TO-DO ITEM> In the entries below, copy out the lines word for word, from the line containing "benefícios que administra" down through the line containing "resgates para os associados.", including both of those lines.

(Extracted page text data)
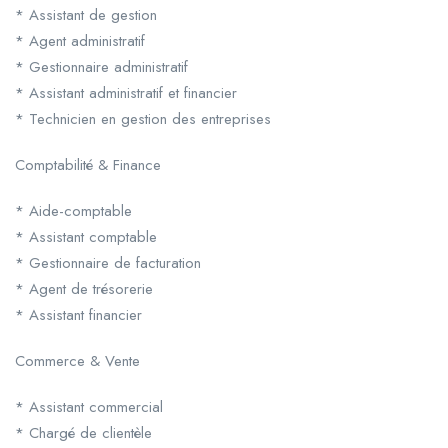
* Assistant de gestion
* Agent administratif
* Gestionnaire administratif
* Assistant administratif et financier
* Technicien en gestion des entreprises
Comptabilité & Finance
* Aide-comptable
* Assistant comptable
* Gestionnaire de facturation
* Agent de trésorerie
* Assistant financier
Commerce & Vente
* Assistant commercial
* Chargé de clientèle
--
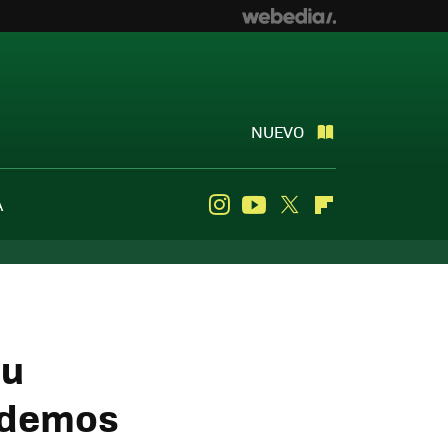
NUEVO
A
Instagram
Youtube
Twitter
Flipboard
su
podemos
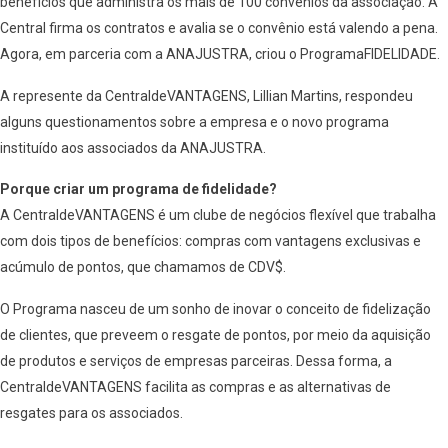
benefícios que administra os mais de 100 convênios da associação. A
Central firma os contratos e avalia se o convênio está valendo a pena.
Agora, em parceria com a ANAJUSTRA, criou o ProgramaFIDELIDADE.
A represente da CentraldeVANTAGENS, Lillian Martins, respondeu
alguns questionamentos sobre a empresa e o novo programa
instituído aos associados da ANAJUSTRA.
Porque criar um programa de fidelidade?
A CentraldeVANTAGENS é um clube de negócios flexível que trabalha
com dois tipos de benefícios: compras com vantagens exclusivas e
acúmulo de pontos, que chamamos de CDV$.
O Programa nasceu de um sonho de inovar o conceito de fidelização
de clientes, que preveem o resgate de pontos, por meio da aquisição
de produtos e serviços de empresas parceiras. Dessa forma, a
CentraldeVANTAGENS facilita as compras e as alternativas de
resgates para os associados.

OUTPUT FOR THIS EXERCISE>
benefícios que administra os mais de 100 convênios da associação. A
Central firma os contratos e avalia se o convênio está valendo a pena.
Agora, em parceria com a ANAJUSTRA, criou o ProgramaFIDELIDADE.
A represente da CentraldeVANTAGENS, Lillian Martins, respondeu
alguns questionamentos sobre a empresa e o novo programa
instituído aos associados da ANAJUSTRA.
Porque criar um programa de fidelidade?
A CentraldeVANTAGENS é um clube de negócios flexível que trabalha
com dois tipos de benefícios: compras com vantagens exclusivas e
acúmulo de pontos, que chamamos de CDV$.
O Programa nasceu de um sonho de inovar o conceito de fidelização
de clientes, que preveem o resgate de pontos, por meio da aquisição
de produtos e serviços de empresas parceiras. Dessa forma, a
CentraldeVANTAGENS facilita as compras e as alternativas de
resgates para os associados.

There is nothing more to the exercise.